### PASSAGE:
———

The dictation fingerprint. A scribe copying from an exemplar in front of him makes errors of the eye — confusing letters that look alike — whereas a scribe taking down a text read aloud, as in dictation or the pecia system of mass university production, makes errors of the ear, confusing words that sound alike. Because these two production modes stamp copying errors with different signatures, the mode itself should be recoverable from error typology alone, without external documentation of how a manuscript was made. The prediction is a bimodal distribution: the fraction of phonetically-confusable versus visually-confusable errors across collated witnesses should split into two clusters, with the high-phonetic mode concentrating at known dictation and pecia mass-production centres and periods — 13th–14th-century university towns — and the low-phonetic mode in monastic visual-copying contexts.

Prediction clause (verbatim)

The fraction of phonetically-confusable (vs visually-confusable) copying errors across collated witnesses is bimodal, with the high-phonetic mode clustering at known dictation/pecia mass-production centers and periods (13th–14th-century university towns) and the low mode in monastic visual-copying contexts.

Kill-dataset (verbatim)

Kill: a unimodal error-typology distribution, or no association between the high-phonetic mode and known production contexts.

In the atlas

This conjecture is bridged, as an L1 lead, onto these Inferpedia subject pages.

Provenance

Run: Fresh agent generation · model: claude-fable-5

Authored by the shepherd session (Claude Fable 5) as the recorded instrument, drafted 2026-07-04 in the session scratchpad (fresh_conjectures_draft_20260704.md) after Phase A was launched and BEFORE any triage literature search for this pilot; imported immediately after Phase A deployment and before the B2 triage pass began, so the fresh-lane ModelRun timestamp precedes all triage ModelRuns. Novelty unverified: the author cannot rule out prior formulations in the literature; these enter the same triage lane as the imported harvest.

———

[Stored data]
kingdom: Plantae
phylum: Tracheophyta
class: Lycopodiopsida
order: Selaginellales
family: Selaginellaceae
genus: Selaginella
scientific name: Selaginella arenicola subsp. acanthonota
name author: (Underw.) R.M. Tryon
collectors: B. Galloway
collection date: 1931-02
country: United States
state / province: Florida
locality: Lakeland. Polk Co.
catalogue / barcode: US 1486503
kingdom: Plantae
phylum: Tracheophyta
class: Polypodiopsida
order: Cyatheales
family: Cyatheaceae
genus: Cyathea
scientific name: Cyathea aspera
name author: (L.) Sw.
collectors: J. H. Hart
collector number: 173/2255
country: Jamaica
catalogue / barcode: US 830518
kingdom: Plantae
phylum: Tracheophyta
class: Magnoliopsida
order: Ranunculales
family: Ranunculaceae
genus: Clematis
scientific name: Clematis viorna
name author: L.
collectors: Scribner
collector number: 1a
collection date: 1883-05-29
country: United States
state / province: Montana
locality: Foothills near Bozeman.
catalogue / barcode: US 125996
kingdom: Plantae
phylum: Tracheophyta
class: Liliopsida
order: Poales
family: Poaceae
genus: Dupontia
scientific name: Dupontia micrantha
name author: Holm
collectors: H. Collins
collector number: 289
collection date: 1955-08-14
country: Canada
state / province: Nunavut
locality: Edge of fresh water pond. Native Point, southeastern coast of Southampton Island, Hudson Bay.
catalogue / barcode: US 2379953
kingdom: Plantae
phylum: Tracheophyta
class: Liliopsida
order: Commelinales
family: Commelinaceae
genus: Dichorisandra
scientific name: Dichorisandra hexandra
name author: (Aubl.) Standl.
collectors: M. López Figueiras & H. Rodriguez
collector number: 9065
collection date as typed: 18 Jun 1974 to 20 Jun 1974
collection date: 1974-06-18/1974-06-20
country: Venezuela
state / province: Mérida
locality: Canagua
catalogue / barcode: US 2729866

———

### EXERCISE REQUIREMENTS:
[1] List the section headings that follow the opening paragraph of the dictation-fingerprint text.
[2] Please reproduce part of the dictation-fingerprint text word for word, beginning at the words "Prediction clause (verbatim)" and stopping after "Inferpedia subject pages.".
[3] Take the dictation-fingerprint text further, starting after its final sentence.

### ANSWERS GIVEN:
[1]
Prediction clause (verbatim)
Kill-dataset (verbatim)
In the atlas
Provenance

[2]
Prediction clause (verbatim)

The fraction of phonetically-confusable (vs visually-confusable) copying errors across collated witnesses is bimodal, with the high-phonetic mode clustering at known dictation/pecia mass-production centers and periods (13th–14th-century university towns) and the low mode in monastic visual-copying contexts.

Kill-dataset (verbatim)

Kill: a unimodal error-typology distribution, or no association between the high-phonetic mode and known production contexts.

In the atlas

This conjecture is bridged, as an L1 lead, onto these Inferpedia subject pages.

[3]
Novelty / leakage triage

already answered in the literature

The shepherd's own fresh item, judged leaked by its own triage: inferring production mode from phonetic-versus-visual error typology IS the method of the classical dictation debate — Skeat's 'The Use of Dictation in Ancient Book-Production' (1957) and the Codex Sinaiticus dictation controversy turn on exactly this discrimination. Worse for the conjecture, Junack's critique (ancient scribes self-vocalized while copying, producing phonetic errors without a lector) undermines the clean bimodality premise. The pecia-clustering systematization was not located, but the core join is published. Retained as an instrument-calibration point: the triage catches its own author.

Its literature citations feed the frontier as source leads (2 leads below the evidence/publication boundary, not yet reviewed).

Predictions

Open registered 2026-07-04 calibration prediction (parent triage: leaked/adjacent)

Calibration-tier OPEN prediction (triage: LEAKED — this is substantially Skeat's dictation-debate method; registered only as a calibration of whether the old method survives a modern corpus-scale test): the phonetic-vs-visual error-type fraction across collated witnesses is bimodal, with the high-phonetic mode clustering at known pecia/university production contexts.

Resolution criteria: Resolvable against large collated corpora with error typology (e.g., annotated Greek/Latin collations). SUPPORTED if a two-component mixture fits the phonetic-fraction distribution better than one component (likelihood ratio p < 0.01) AND high-phonetic membership predicts documented pecia/university origin better than chance. KILLED if the distribution is unimodal. MANDATORY confound control from the triage (Junack): self-vocalized copying produces phonetic errors without dictation — the analysis must include an error class that discriminates lector-mishearing from self-vocalization, else INCONCLUSIVE.

Known priors disclosure: The registrant knew of the Skeat dictation debate before generating this item (confirmed leaked at triage — the instrument caught its own author). No corpus-scale bimodality test has been seen.